What I mean is, similarly to $$\sum_{n=1}^{+\infty}\frac{\Lambda(n)}{n^s}=-\frac{\zeta'(s)}{\zeta(s)},$$
is there some nice formula to evaluate $$\sum_{n=1}^{+\infty}\frac{\nu_q(n)}{n^s}\;?$$
So far, I haven't been able to find anything on the web (including MSE), and my approach seemed like it lead nowhere ; what I tried was, using the fact that $\beta^{\nu_q}$ is completely multiplicative for any $\beta\in\mathbb{C}^\star$, we have the formal$^\dagger$ identity : $$\sum_{n=1}^{+\infty}\frac{\beta^{\nu_q(n)}}{n^s}=\prod_p\frac{1}{1-\beta^{\nu_q(p)}p^{-s}}=\prod_{p\neq q}\frac{1}{1-p^{-s}}\times\prod_{m=1}^{+\infty}\frac{1}{1-\beta^mq^{-s}},$$
where the products ranges over all primes, as usual. This can be re-written into : $$\sum_{n=1}^{+\infty}\frac{\beta^{\nu_q(n)}}{n^s}=(1-q^{-s})\zeta(s)\prod_{m=1}^{+\infty}\frac{1}{1-\beta^mq^{-s}}.$$
Moreover, similarly to the fact that $$(1-2^{-s})\zeta(s)=\sum_{m=0}^{+\infty}\frac{1}{(2m+1)^s},$$
I suspect that $$(1-q^{-s})\zeta(s)=\sum_{q\not{\,|}\,n}\frac{1}{n^s}.$$
From this point, I have no clue whether it is possible to manipulate the expression into a better thing. Moreover, I doubt it is relevant, as I find it unlikely this will allow to deduce the Dirichlet series for $\nu_q$. Is there a formula ? Am I missing a bit of theory for additive functions, as opposed to multiplicative ones ?

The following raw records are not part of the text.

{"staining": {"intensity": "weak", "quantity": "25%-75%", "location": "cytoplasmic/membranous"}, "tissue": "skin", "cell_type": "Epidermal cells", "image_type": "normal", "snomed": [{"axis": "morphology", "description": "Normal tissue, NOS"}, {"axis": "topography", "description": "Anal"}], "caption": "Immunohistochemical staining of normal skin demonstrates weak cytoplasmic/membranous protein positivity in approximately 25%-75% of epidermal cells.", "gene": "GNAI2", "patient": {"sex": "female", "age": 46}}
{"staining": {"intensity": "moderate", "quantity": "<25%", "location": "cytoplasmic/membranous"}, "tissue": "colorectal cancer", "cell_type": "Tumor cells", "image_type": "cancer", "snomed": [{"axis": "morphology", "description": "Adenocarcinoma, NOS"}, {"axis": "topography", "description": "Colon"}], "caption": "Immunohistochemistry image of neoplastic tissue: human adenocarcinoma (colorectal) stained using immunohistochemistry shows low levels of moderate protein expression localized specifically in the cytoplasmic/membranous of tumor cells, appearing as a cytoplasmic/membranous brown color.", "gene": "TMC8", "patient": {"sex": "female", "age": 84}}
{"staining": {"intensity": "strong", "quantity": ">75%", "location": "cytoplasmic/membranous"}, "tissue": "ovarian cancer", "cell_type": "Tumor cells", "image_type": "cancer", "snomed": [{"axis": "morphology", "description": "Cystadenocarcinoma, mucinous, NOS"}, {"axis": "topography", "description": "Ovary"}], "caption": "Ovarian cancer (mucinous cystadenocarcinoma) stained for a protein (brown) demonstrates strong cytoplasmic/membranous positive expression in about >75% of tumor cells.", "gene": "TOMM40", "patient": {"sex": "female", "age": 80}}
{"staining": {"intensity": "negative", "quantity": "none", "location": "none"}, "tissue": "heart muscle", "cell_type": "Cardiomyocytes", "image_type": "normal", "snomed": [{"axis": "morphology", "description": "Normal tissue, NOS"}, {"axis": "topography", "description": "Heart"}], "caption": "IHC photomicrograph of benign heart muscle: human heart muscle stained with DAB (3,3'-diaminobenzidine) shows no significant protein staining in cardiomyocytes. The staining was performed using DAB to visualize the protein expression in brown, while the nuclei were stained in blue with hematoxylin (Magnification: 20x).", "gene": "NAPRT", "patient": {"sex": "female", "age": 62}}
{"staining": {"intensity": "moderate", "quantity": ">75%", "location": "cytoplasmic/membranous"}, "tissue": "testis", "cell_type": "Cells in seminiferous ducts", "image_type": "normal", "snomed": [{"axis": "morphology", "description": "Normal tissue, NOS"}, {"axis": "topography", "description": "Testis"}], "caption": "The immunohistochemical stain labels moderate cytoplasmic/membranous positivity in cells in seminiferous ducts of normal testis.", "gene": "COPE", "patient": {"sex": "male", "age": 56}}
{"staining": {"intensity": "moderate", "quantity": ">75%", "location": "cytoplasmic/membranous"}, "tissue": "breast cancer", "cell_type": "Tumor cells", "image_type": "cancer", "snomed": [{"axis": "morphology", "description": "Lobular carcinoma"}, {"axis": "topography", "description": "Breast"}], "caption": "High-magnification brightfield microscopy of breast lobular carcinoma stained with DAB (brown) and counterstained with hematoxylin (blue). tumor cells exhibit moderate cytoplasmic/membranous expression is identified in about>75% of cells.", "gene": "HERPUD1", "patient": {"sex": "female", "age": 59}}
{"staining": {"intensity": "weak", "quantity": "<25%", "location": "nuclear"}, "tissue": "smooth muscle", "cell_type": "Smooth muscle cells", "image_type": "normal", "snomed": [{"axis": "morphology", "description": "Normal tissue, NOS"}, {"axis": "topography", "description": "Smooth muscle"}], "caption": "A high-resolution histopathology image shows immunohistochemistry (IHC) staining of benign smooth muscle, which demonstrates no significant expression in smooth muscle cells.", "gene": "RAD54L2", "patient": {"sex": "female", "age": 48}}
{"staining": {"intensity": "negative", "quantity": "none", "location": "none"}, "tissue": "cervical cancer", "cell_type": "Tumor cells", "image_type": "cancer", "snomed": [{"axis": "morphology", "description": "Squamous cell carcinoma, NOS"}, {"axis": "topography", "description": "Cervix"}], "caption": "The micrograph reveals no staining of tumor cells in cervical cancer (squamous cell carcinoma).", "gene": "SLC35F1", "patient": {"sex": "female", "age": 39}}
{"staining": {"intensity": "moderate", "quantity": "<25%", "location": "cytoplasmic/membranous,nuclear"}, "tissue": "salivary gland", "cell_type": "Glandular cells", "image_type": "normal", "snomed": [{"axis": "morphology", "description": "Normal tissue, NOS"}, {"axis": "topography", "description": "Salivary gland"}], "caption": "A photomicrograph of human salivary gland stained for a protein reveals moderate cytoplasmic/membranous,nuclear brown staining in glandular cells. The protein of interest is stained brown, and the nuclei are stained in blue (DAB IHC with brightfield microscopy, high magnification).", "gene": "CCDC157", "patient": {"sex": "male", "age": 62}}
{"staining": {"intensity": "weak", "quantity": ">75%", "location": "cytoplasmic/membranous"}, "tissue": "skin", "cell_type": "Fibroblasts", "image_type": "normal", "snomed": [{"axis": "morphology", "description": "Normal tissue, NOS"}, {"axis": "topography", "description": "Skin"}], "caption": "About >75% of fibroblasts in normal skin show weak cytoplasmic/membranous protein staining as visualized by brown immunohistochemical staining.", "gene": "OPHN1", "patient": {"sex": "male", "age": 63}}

$\dagger$ : from $\nu_q(n)\in O(n)$, we see that the Dirichlet series for $\nu_q$ has $1$ as abscissa of absolute convergence. But $\beta^{\nu_q}$ needs not have finite abscissa, which is what I meant by a formal identity.
Best Answer
In your formal identity you made a mistake that makes things look harder than they are. If we define $$F(s,\beta) = \sum_{n = 1}^{\infty} \frac{\beta^{\nu_q(n)}}{n^s}$$ we get a series that converges absolutely for $\operatorname{Re} s > 1$ and $\lvert \beta\rvert < q$. Since $n \mapsto \beta^{\nu_q(n)}$ is (for every fixed $\beta$) completely multiplcative, the Euler product is $$F(s,\beta) = \prod_p \frac{1}{1 - \frac{\beta^{\nu_q(p)}}{p^s}} = \Biggl(\prod_{p \neq q} \frac{1}{1 - p^{-s}} \Biggr)\cdot \frac{1}{1 - \frac{\beta}{q^s}} = \frac{\zeta(s)\bigl(1 - q^{-s}\bigr)}{1 - \beta q^{-s}}\,.$$ Then $$\sum_{n = 1}^{\infty} \frac{\nu_q(n)}{n^s} = \frac{\partial F}{\partial \beta}(s,1)\,,$$ and since $$\frac{\partial F}{\partial \beta}(s,\beta) = \frac{\zeta(s)\bigl(1 - q^{-s}\bigr)}{\bigl(1 - \beta q^{-s}\bigr)^2}\cdot \frac{1}{q^s} = \frac{\zeta(s)\bigl(1 - q^{-s}\bigr)}{\bigl(q^s - \beta\bigr)\bigl(1 - \beta q^{-s}\bigr)}$$ we obtain $$\sum_{n = 1}^{\infty} \frac{\nu_q(n)}{n^s} = \frac{\zeta(s)}{q^s-1} = \zeta(s)\cdot \sum_{k = 1}^{\infty} \frac{1}{q^{ks}}\,.$$ Thus we know the analytic behaviour of the Dirichlet series of $\nu_q$ as well as we know the behaviour of $\zeta$.